Fixing Slow SSH Login Times

July 18, 2024 - 2 mins read

tl/dr: rm /var/log/btmp

Over time, I’ve noticed that logging into my VPS keeps taking longer and longer. And for once, the internet was not that helpful in finding a solution, so some good old troubleshooting was in order.

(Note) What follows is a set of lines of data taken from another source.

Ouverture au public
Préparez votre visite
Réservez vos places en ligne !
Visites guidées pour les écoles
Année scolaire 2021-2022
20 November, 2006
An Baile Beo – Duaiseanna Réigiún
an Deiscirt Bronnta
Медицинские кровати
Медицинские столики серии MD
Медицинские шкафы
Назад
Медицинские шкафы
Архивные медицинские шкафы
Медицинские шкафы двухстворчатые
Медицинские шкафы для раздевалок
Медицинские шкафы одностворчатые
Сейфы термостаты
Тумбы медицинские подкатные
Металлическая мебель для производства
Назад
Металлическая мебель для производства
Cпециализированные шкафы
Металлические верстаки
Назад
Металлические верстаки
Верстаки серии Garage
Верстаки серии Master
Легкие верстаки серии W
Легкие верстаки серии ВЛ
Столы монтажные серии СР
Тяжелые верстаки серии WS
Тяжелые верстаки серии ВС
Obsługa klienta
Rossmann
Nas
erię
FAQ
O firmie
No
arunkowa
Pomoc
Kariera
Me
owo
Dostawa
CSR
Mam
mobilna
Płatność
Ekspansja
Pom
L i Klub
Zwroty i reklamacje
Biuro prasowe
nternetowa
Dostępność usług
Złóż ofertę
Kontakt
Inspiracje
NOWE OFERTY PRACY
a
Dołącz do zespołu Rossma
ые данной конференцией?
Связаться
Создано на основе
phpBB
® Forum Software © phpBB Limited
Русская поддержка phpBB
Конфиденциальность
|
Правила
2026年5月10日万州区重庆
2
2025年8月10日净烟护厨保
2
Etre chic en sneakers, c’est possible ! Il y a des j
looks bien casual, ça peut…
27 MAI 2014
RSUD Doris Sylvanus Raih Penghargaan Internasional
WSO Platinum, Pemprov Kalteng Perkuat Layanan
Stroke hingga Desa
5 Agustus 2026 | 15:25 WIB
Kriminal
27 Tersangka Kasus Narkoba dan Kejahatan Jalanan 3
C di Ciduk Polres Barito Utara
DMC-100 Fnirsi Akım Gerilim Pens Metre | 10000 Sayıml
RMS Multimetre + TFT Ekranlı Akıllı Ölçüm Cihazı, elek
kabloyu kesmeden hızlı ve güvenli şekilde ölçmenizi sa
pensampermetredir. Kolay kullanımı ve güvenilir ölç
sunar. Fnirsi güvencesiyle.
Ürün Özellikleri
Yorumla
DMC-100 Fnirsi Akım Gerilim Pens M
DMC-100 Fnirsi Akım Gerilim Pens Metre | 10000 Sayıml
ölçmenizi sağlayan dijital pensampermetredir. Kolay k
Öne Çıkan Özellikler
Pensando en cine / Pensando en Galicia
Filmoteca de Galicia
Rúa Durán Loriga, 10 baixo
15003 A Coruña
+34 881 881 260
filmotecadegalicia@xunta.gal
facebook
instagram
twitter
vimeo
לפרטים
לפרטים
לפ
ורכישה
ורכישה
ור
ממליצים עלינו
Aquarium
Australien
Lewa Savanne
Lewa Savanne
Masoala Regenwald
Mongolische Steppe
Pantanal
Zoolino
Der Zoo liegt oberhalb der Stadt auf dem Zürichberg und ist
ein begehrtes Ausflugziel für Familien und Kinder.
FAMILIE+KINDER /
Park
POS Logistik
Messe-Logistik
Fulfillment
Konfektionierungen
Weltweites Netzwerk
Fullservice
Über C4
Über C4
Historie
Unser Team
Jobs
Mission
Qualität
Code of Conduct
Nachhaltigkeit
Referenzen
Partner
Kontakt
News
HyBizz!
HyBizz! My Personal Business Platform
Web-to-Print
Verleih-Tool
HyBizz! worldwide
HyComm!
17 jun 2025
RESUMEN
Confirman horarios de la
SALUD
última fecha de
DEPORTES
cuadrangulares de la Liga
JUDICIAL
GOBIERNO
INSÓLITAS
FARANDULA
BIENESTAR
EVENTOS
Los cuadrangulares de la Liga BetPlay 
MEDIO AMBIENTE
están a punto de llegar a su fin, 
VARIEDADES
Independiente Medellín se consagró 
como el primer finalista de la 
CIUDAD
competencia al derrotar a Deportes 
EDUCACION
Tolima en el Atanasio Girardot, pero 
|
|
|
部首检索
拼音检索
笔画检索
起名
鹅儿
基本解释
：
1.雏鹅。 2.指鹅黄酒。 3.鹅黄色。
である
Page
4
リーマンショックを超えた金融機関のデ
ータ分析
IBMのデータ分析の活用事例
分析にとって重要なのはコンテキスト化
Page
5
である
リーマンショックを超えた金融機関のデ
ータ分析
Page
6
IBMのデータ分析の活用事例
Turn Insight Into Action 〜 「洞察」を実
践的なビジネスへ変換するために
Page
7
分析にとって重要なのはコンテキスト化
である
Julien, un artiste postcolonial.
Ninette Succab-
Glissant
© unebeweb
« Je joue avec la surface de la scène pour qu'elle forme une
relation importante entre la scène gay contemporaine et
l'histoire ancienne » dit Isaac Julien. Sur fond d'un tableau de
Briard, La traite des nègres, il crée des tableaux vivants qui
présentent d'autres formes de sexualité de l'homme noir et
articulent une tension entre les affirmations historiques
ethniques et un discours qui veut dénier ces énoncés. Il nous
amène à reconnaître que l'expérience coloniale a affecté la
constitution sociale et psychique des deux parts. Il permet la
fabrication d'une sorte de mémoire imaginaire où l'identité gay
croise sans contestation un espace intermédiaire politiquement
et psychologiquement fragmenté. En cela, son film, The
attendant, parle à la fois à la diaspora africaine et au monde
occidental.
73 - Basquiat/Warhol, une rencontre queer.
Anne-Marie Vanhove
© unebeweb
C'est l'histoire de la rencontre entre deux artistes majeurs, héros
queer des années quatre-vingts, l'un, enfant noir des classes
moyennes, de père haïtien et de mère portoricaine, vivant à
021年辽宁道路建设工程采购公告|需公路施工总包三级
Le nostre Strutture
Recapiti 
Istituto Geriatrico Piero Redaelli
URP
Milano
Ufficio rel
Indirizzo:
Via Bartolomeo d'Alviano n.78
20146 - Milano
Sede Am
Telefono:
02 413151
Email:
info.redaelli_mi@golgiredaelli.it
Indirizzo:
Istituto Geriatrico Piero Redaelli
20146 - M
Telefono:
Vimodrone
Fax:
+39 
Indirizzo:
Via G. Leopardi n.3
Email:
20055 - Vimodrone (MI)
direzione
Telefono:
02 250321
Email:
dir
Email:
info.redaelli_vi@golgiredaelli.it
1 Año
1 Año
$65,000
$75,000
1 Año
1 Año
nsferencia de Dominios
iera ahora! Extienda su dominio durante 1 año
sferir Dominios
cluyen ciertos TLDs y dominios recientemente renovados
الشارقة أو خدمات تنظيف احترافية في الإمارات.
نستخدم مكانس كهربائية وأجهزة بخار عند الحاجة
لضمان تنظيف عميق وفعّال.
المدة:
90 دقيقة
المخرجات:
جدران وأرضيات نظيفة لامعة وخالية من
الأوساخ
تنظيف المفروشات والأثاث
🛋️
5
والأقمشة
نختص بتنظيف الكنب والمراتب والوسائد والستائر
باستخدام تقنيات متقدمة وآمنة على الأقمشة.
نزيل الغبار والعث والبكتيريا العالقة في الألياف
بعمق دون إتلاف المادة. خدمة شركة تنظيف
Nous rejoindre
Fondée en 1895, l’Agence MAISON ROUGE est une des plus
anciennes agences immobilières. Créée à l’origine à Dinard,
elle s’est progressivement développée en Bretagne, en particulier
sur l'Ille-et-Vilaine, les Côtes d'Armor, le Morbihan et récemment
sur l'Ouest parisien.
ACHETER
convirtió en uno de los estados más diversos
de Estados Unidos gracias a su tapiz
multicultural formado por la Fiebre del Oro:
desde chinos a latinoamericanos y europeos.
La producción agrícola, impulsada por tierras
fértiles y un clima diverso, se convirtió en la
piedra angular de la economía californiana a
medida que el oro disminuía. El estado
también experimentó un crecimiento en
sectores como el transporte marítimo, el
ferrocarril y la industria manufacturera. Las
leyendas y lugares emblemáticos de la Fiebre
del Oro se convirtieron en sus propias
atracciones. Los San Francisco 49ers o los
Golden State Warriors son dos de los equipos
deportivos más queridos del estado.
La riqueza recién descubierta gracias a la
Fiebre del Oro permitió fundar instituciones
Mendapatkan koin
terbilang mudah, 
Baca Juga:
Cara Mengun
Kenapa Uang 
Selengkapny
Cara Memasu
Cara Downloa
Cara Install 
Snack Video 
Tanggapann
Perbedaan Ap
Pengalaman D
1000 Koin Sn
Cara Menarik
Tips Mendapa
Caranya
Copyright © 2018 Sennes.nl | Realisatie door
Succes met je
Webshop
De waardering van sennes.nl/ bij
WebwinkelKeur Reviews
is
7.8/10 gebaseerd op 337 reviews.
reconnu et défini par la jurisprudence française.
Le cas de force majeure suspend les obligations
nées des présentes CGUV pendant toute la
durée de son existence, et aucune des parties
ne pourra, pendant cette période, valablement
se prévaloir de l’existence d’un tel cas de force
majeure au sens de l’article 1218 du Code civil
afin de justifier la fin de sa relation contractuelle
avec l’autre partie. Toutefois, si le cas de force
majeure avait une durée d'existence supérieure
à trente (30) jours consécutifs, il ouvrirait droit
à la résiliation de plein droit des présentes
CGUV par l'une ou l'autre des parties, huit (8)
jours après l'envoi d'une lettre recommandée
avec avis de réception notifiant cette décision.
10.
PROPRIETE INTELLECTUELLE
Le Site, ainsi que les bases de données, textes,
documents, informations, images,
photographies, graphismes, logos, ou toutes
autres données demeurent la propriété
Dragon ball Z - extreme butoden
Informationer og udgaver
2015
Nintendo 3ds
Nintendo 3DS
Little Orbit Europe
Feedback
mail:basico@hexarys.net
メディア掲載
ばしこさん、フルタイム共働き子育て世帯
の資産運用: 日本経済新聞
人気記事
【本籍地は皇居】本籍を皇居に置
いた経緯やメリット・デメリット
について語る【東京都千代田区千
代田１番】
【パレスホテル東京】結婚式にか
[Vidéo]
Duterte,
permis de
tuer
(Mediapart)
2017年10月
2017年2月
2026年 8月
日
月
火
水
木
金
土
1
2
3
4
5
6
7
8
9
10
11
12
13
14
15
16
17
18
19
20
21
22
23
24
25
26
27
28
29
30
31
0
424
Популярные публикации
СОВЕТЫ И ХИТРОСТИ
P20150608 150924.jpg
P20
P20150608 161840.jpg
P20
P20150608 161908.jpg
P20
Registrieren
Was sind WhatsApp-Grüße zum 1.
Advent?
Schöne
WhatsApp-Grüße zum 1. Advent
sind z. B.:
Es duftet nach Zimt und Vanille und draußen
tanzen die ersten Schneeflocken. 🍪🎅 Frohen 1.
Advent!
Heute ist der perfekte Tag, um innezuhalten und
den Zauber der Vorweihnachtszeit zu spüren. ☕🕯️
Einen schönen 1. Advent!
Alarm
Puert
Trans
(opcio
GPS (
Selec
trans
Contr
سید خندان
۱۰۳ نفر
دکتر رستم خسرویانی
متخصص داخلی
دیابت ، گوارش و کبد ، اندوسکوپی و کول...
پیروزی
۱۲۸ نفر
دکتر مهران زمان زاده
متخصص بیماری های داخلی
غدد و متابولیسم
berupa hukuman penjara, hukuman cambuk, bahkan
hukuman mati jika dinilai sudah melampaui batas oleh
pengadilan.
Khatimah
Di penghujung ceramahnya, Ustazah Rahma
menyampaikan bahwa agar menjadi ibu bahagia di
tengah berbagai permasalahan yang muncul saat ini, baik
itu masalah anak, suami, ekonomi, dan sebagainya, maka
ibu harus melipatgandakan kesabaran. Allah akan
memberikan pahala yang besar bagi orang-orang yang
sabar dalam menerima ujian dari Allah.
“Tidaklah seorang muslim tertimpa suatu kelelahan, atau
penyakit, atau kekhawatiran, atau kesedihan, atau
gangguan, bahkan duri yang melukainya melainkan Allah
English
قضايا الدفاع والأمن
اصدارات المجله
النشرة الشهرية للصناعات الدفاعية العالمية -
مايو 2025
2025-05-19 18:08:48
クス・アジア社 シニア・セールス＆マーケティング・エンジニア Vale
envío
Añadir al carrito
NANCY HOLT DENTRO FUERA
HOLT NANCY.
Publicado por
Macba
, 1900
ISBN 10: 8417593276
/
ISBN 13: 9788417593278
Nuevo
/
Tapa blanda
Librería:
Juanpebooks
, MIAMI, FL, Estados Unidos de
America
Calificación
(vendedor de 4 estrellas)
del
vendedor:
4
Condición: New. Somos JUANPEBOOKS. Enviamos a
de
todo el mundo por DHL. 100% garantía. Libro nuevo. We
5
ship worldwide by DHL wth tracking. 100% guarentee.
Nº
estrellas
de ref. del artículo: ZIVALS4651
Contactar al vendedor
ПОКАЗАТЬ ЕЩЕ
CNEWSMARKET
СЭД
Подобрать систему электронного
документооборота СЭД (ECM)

Looking at the client Logs

Running ssh -vvv host.name id, yields that we are stuck for a couple of seconds after debug3: client_repledge: enter

Authenticated to the.fqdn.of.the.server ([12.34.56.78]:22) using "publickey".
debug1: channel 0: new session [client-session] (inactive timeout: 0)
debug3: ssh_session2_open: channel_new: 0
debug2: channel 0: send open
debug3: send packet: type 90
debug1: Requesting no-more-sessions@openssh.com
debug3: send packet: type 80
debug1: Entering interactive session.
debug1: pledge: filesystem
debug3: client_repledge: enter

So we can see that the connection is quickly established, but then the server is stuck doing something.

Time to check what the server is doing

Using strace, I attach to the main ssh process (with relative timestamps -rT and follow fork mode -f):

strace -rTfp $(pgrep -f /usr/sbin/sshd) 2>log.txt

and then trying to ssh in. After 30s of being stuck, I cancel the tracing. This is what is in the logs:

[pid 3067932]      0.000265 openat(AT_FDCWD, "/var/log/btmp", O_RDONLY) = 5 <0.000108>
[pid 3067932]      0.000313 read(5, "\6\0\0\0\207\330\t\0ssh:notty\0\0\0\0\0\0\0\0\0\0\0\0\0\0\0"..., 384) = 384 <0.000719>
[pid 3067932]      0.000881 read(5, "\6\0\0\0\207\330\t\0ssh:notty\0\0\0\0\0\0\0\0\0\0\0\0\0\0\0"..., 384) = 384 <0.000092>
[pid 3067932]      0.000248 read(5, "\6\0\0\0006\332\t\0ssh:notty\0\0\0\0\0\0\0\0\0\0\0\0\0\0\0"..., 384) = 384 <0.000129>
[pid 3067932]      0.000319 read(5, "\6\0\0\0006\332\t\0ssh:notty\0\0\0\0\0\0\0\0\0\0\0\0\0\0\0"..., 384) = 384 <0.000103>
[pid 3067932]      0.000269 read(5, "\6\0\0\0006\332\t\0ssh:notty\0\0\0\0\0\0\0\0\0\0\0\0\0\0\0"..., 384) = 384 <0.000088>
[pid 3067932]      0.000238 read(5, "\6\0\0\0006\332\t\0ssh:notty\0\0\0\0\0\0\0\0\0\0\0\0\0\0\0"..., 384) = 384 <0.000088>
[pid 3067932]      0.000233 read(5, "\6\0\0\0\315\4\n\0ssh:notty\0\0\0\0\0\0\0\0\0\0\0\0\0\0\0"..., 384) = 384 <0.000101>
[pid 3067932]      0.000281 read(5, "\6\0\0\0\315\4\n\0ssh:notty\0\0\0\0\0\0\0\0\0\0\0\0\0\0\0"..., 384) = 384 <0.000102>
... hundreds-of-thousands of further read calls follow.

The Issue

We are reading a file /var/log/btmp character by character, but what’s the harm in that?

~# ls -lah /var/log/btmp
-rw-rw---- 1 root utmp 1.2G Jul 18 11:13 /var/log/btmp

oh.

/var/log/btmp is a log of failed ssh login attempts and for each login, we are parsing a 1.2GiB file.

I had long known that my server having an exposed port 22 on a public ipv4 address is being hammered by bots, but I was shocked by the amount of login attempts.

My monitoring also did not catch this slowly but steadily growing logfile.

The fix

For now I just truncated the logfile, then set up logrotate on it.

~# cat /etc/logrotate.d/btmp
/var/log/btmp {
    missingok
    daily
    create 0660 root utmp
    rotate 1
}

I may look into enabling fail2ban again in future, but I’ve managed to lock myself multiple times using it.